Frequently Asked Questions
Is it normal for a washing machine to rust?
It’s common, especially on older machines or in humid environments, but not ideal. Minor surface rust on the exterior can occur due to spills or condensation. Rust on the interior drum or components is a sign of a problem that needs addressing, as it can damage clothes and indicate deeper corrosion.
How can I tell if the rust is damaging my clothes?
Look for faint orange or brownish-yellow stains appearing on your laundry after washing, particularly on white or light-colored items. These marks are often difficult to remove and are a clear indicator that rust is present inside the washing machine drum or other metal parts that come into contact with your clothes.
Can rust inside a washing machine be completely removed?
Light to moderate rust stains inside the drum can often be removed with dedicated cleaning cycles using vinegar, baking soda, or commercial washing machine cleaners. However, deep pitting or widespread corrosion might be impossible to completely eliminate and could require professional assessment or machine replacement.
What’s the best way to prevent rust on the washing machine’s exterior?
Regularly wipe down the exterior, especially around the lid, dispenser drawers, and base, to remove spills and condensation. Ensure the laundry area is well-ventilated to minimize humidity. Address any drips or leaks promptly. Avoid leaving damp items on or around the machine.

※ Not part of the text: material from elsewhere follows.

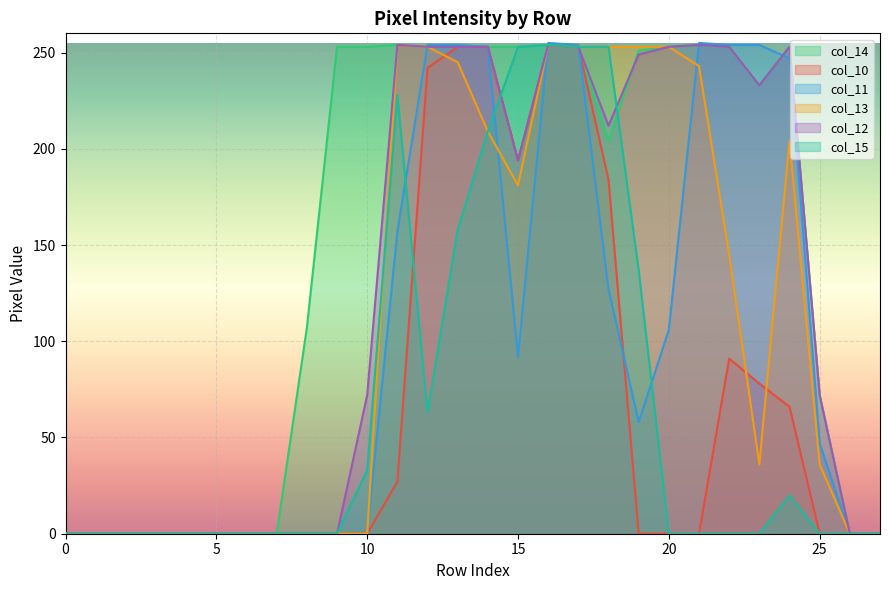

How many values in the col_12 series exceed 194?

13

Should I be worried about rust spots on the washing machine’s control panel?
Yes, rust spots on the control panel are a concern. They often indicate moisture ingress, which can damage the electronic components underneath. While you can try to clean light surface rust gently, persistent or spreading rust suggests a potential electrical issue or seal failure that needs immediate attention to prevent further damage or safety hazards.